• _Exercise objective_
Copy out the part of the pull request diff starting at "using namespace snort;" and ending at "len, uint32_t* fp)".

• _Given passage_
----------------

Pull request #4758: cip: cip inspector fallback functionality

Merge in SNORT/snort3 from ~BHRYNIV/snort3:cip_inspector_fallback_functionality to master

Squashed commit of the following:

commit ef51d9515e8b966ada31707535f7edeca3c7471a
Author: Bohdan Hryniv <bhryniv@cisco>
Date:   Wed May 21 11:53:40 2025 -0400

    cip: cip inspector fallback functionality

diff --git a/src/service_inspectors/cip/cip_paf.cc b/src/service_inspectors/cip/cip_paf.cc
index a09a727de4ce801854716d0c70f83441f2791b12..503411b8f1460a944ea90718787dd7b948b0c3fb 100644 (file)
--- a/src/service_inspectors/cip/cip_paf.cc
+++ b/src/service_inspectors/cip/cip_paf.cc
@@ -32,6 +32,12 @@ static const uint16_t ENIP_PAF_FIELD_SIZE = 4;
 
 using namespace snort;
 
+static inline void reset_states(cip_paf_data* pafdata)
+{
+    pafdata->paf_state = CIP_PAF_STATE__COMMAND_1;
+    pafdata->enip_length = 0;
+}
+
 /* Function: CIPPaf()
 
    Purpose: CIP PAF callback.
@@ -44,6 +50,8 @@ static StreamSplitter::Status cip_paf(cip_paf_data* pafdata, const uint8_t* data
     uint32_t len, uint32_t* fp)
 {
     uint32_t bytes_processed = 0;
+    uint16_t command = 0;
+    uint32_t total_length = 0;
 
     /* Process this packet 1 byte at a time */
     while (bytes_processed < len)
@@ -51,13 +59,21 @@ static StreamSplitter::Status cip_paf(cip_paf_data* pafdata, const uint8_t* data
         switch (pafdata->paf_state)
         {
         case CIP_PAF_STATE__COMMAND_1:
-            // Skip ENIP command.
+            command = *(data + bytes_processed);
             pafdata->paf_state = CIP_PAF_STATE__COMMAND_2;
             break;
 
         case CIP_PAF_STATE__COMMAND_2:
-            // Skip ENIP command.
-            pafdata->paf_state = CIP_PAF_STATE__LENGTH_1;
+            command |= (*(data + bytes_processed) << 8);
+            if (!enip_command_valid(command))
+            {
+                pafdata->bytes_seen += len;
+                pafdata->paf_state = CIP_PAF_STATE__INVALID;
+            } else
+            {
+                pafdata->bytes_seen = 0;
+                pafdata->paf_state = CIP_PAF_STATE__LENGTH_1;
+            }
             break;
 
         case CIP_PAF_STATE__LENGTH_1:
@@ -70,13 +86,33 @@ static StreamSplitter::Status cip_paf(cip_paf_data* pafdata, const uint8_t* data
             pafdata->paf_state = CIP_PAF_STATE__SET_FLUSH;
             break;
 
+        case CIP_PAF_STATE__INVALID:
+            if (pafdata->bytes_seen > CIP_MAX_OCTETS)

----------------

• _Data block_
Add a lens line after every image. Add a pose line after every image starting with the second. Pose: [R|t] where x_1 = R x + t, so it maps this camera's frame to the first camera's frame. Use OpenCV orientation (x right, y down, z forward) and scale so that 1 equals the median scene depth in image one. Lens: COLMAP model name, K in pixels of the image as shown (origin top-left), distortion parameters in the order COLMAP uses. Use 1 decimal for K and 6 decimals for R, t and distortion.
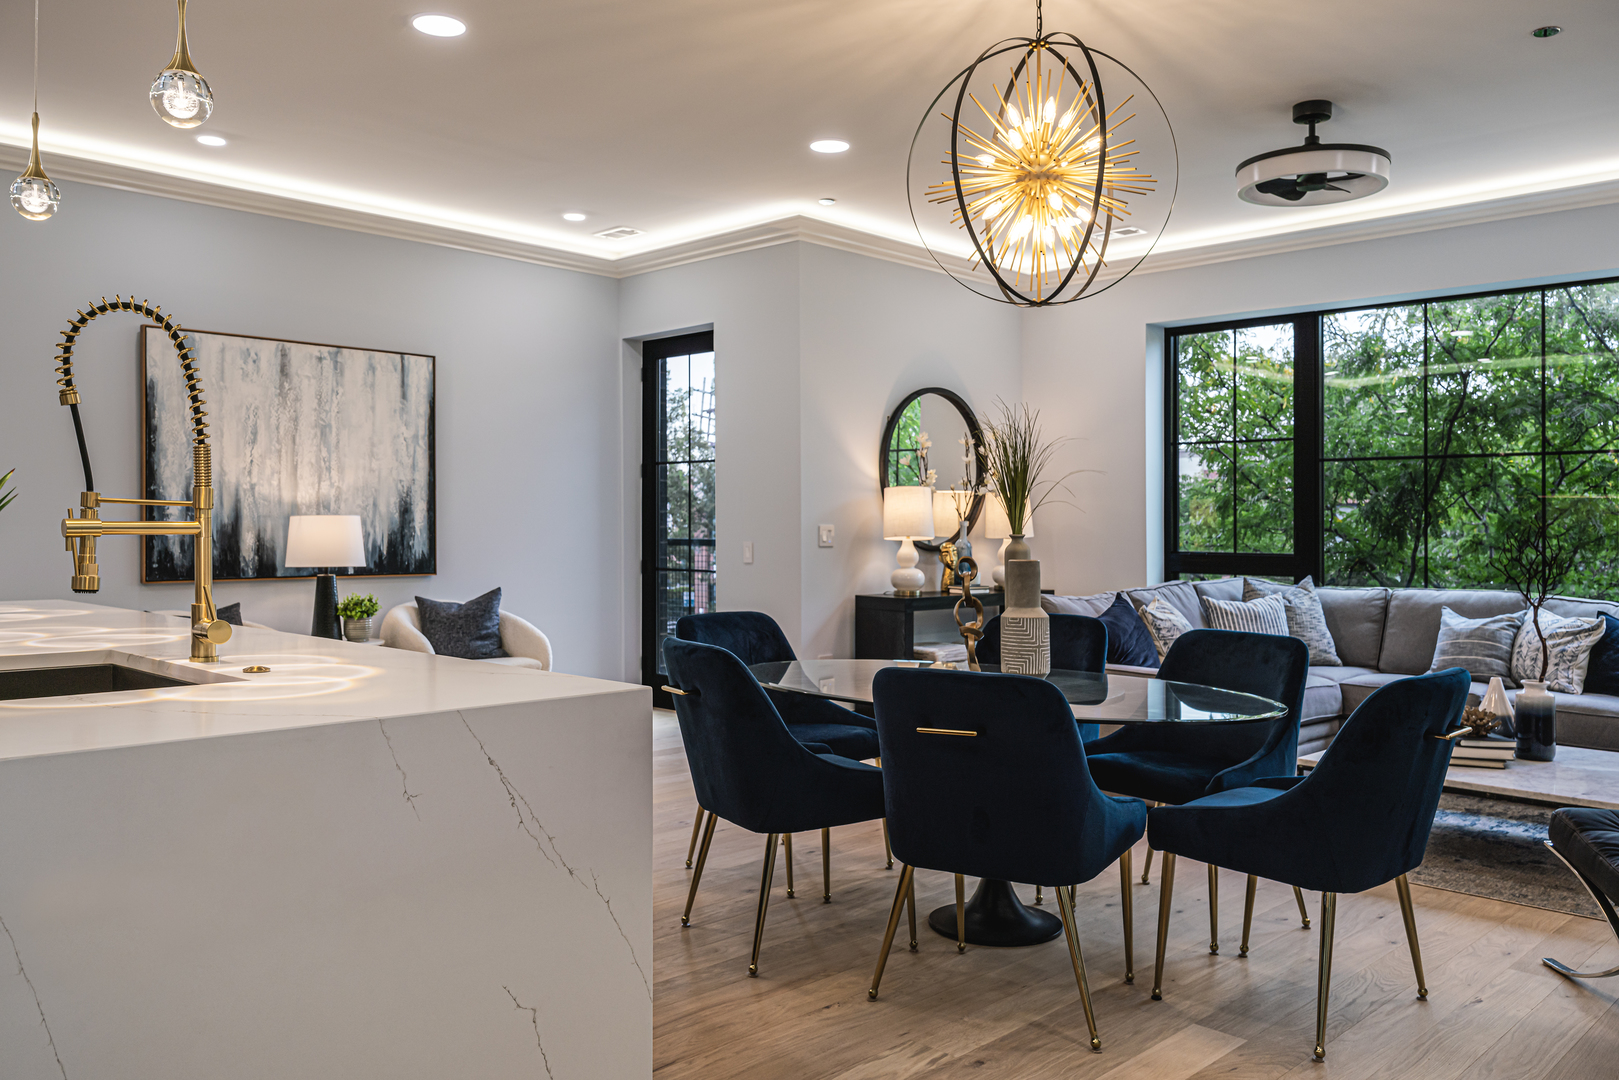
lens RADIAL K [[1277.2, 0, 808.9], [0, 1277.2, 502.0], [0, 0, 1]] dist [0.017816, -0.041132]
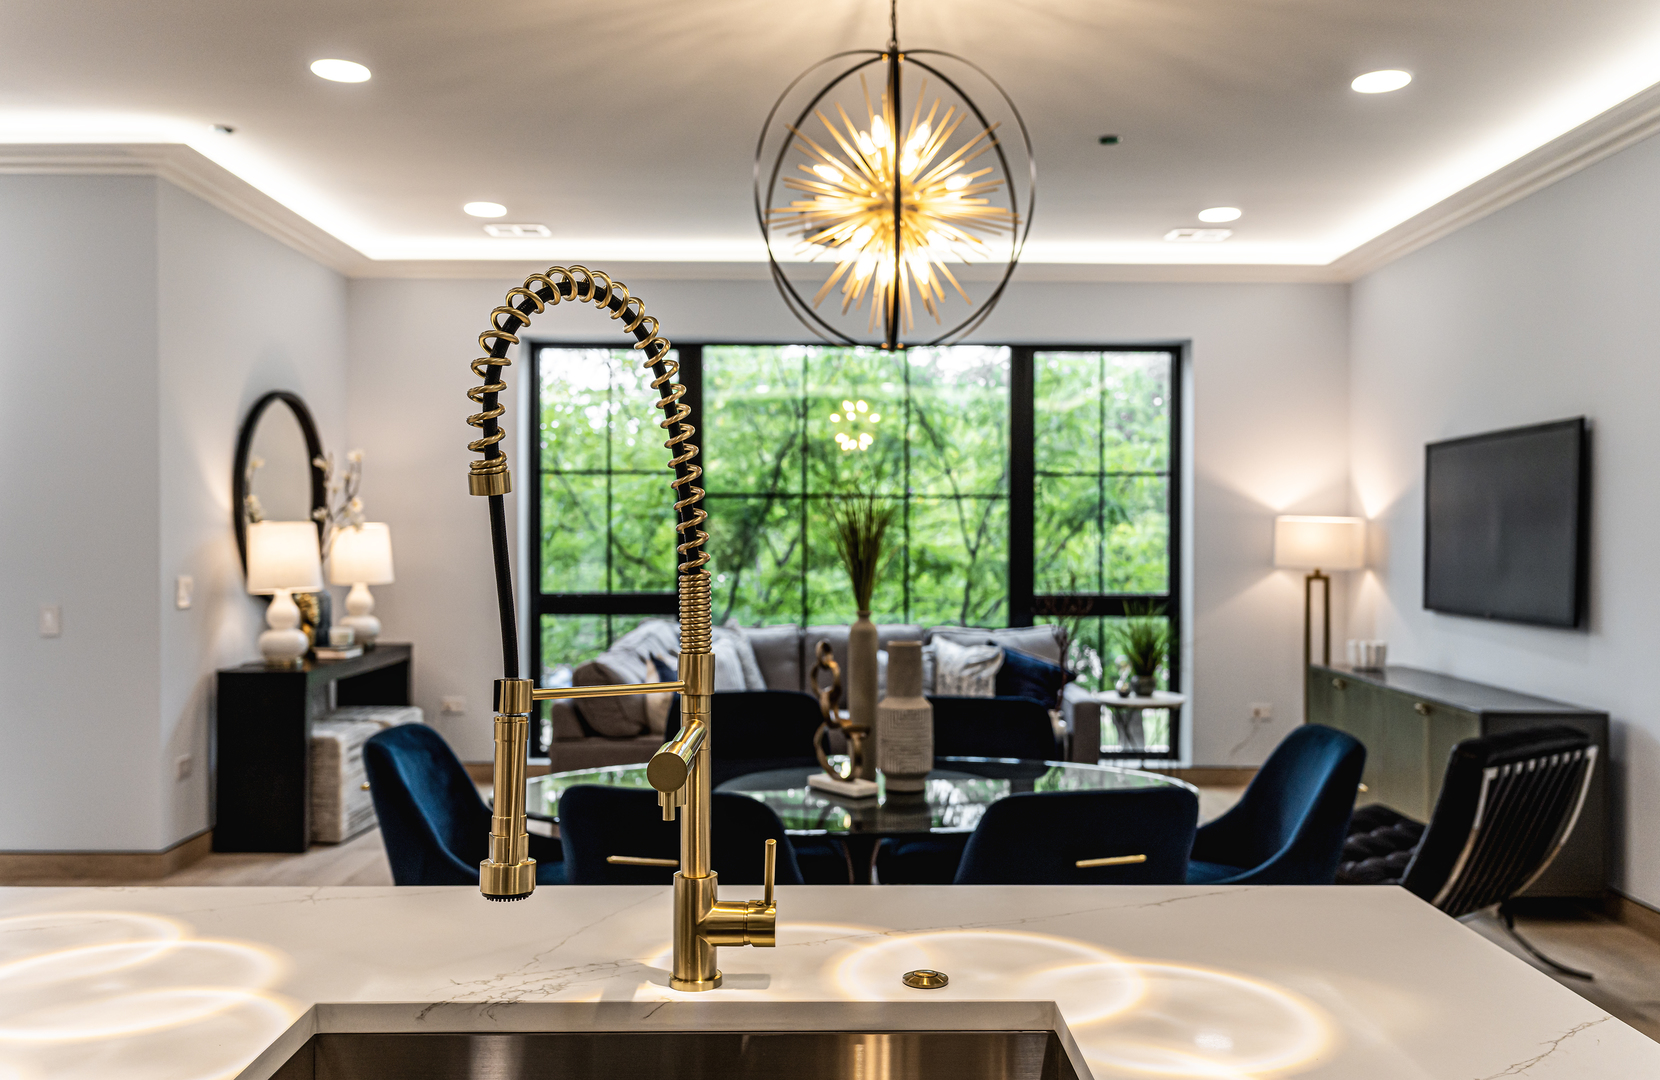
lens RADIAL K [[1376.0, 0, 830.0], [0, 1376.0, 540.0], [0, 0, 1]] dist [0.008823, 0.004119]
pose [[0.704285, -0.009806, 0.709850, -0.362176], [-0.008589, 0.999714, 0.022331, -0.031459], [-0.709865, -0.021824, 0.703999, 0.242478]]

----------------

• _Response to the exercise_
using namespace snort;
 
+static inline void reset_states(cip_paf_data* pafdata)
+{
+    pafdata->paf_state = CIP_PAF_STATE__COMMAND_1;
+    pafdata->enip_length = 0;
+}
+
 /* Function: CIPPaf()
 
    Purpose: CIP PAF callback.
@@ -44,6 +50,8 @@ static StreamSplitter::Status cip_paf(cip_paf_data* pafdata, const uint8_t* data
     uint32_t len, uint32_t* fp)